El diseño del Saab 9-5 de 2002 es inconfundiblemente Saab, con líneas elegantes y funcionales que han envejecido con dignidad. Su silueta de sedán clásico se complementa con detalles distintivos como la parrilla frontal y los faros, que le otorgan una personalidad propia. El interior, aunque sobrio, destaca por la ergonomía y la calidad de los materiales. Los asientos son excepcionalmente cómodos, pensados para largos viajes, y el salpicadero, orientado al conductor, refleja la filosofía aeronáutica de la marca. Es un diseño que prioriza la funcionalidad y la comodidad sin renunciar a una estética sofisticada y atemporal.

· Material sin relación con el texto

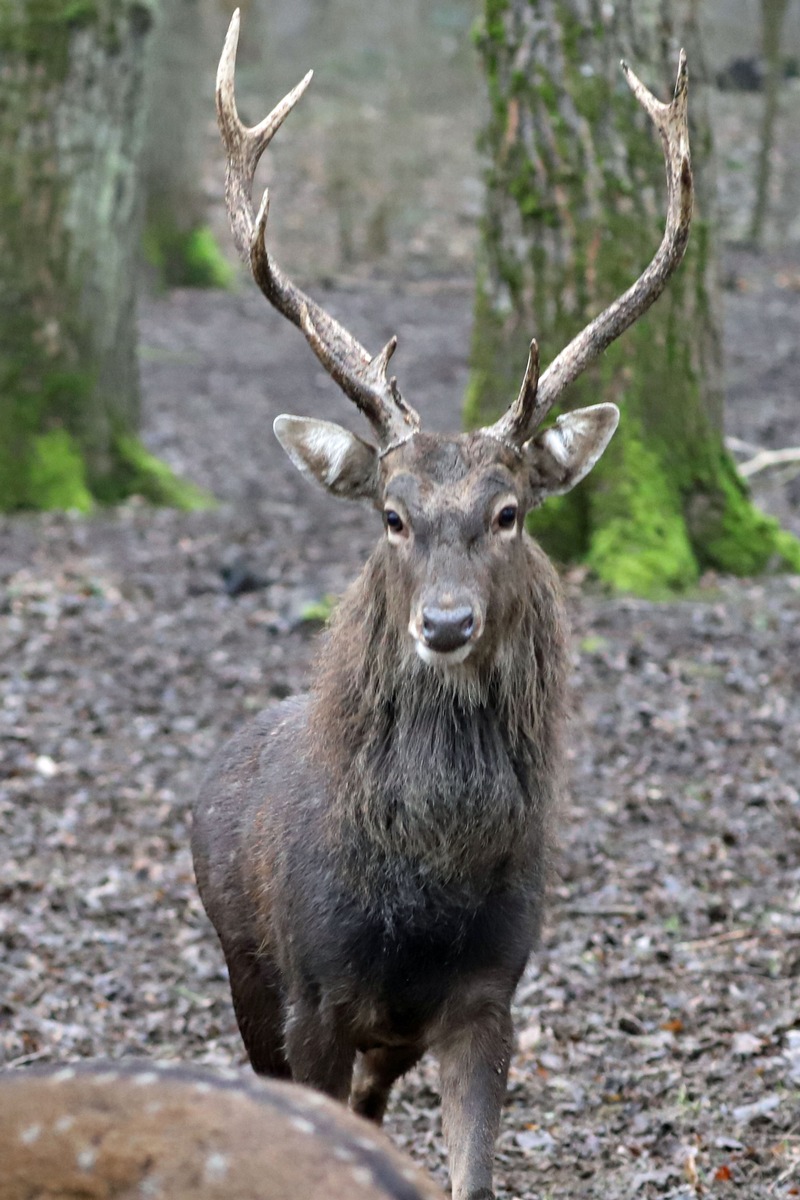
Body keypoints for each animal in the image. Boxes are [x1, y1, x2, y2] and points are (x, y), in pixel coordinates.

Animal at [190, 9, 690, 1200]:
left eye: (508, 512)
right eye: (391, 515)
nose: (448, 625)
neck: (422, 892)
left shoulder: (487, 998)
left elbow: (470, 1172)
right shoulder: (313, 996)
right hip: (244, 972)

Tecnología y características

En el apartado tecnológico, el Saab 9-5 de 2002 incorporaba soluciones avanzadas para su época. El motor 3.0 V6 TiD con inyección directa por conducto común, turbo de geometría variable e intercooler, era un ejemplo de ingeniería diésel eficiente. La transmisión manual de 5 velocidades, aunque no la más moderna, ofrecía un manejo preciso. En cuanto a seguridad, Saab siempre fue pionera, y este modelo no era una excepción, con una robusta estructura y sistemas de frenado eficaces (discos ventilados delanteros y discos traseros). Aunque carece de las ayudas a la conducción actuales, su equipamiento de serie estaba a la altura de las berlinas premium de su tiempo.

Competencia

En su segmento, el Saab 9-5 competía con pesos pesados como el BMW Serie 5, el Mercedes-Benz Clase E y el Audi A6. Frente a ellos, el Saab ofrecía una alternativa más excéntrica y menos convencional, con un enfoque en la seguridad, la ergonomía y un diseño distintivo. Si bien sus rivales alemanes podían ofrecer una imagen más deportiva o un mayor estatus, el Saab se distinguía por su personalidad única y su confort de marcha, atrayendo a aquellos que buscaban algo diferente y con un toque de exclusividad.

Conclusión

El Saab 9-5 Sedán 3.0 V6 TiD Linear Sport de 2002 es un coche con carácter, una berlina que ofrece una experiencia de conducción confortable y segura, con un motor diésel potente y eficiente. Su diseño atemporal y su interior ergonómico lo convierten en un compañero ideal para viajes largos. Aunque la marca ya no exista, este modelo sigue siendo un testimonio de la ingeniería y la filosofía de Saab, un coche para aquellos que aprecian la individualidad y la calidad por encima de las modas. Es una elección que, a pesar de los años, sigue transmitiendo una sensación de distinción y buen gusto.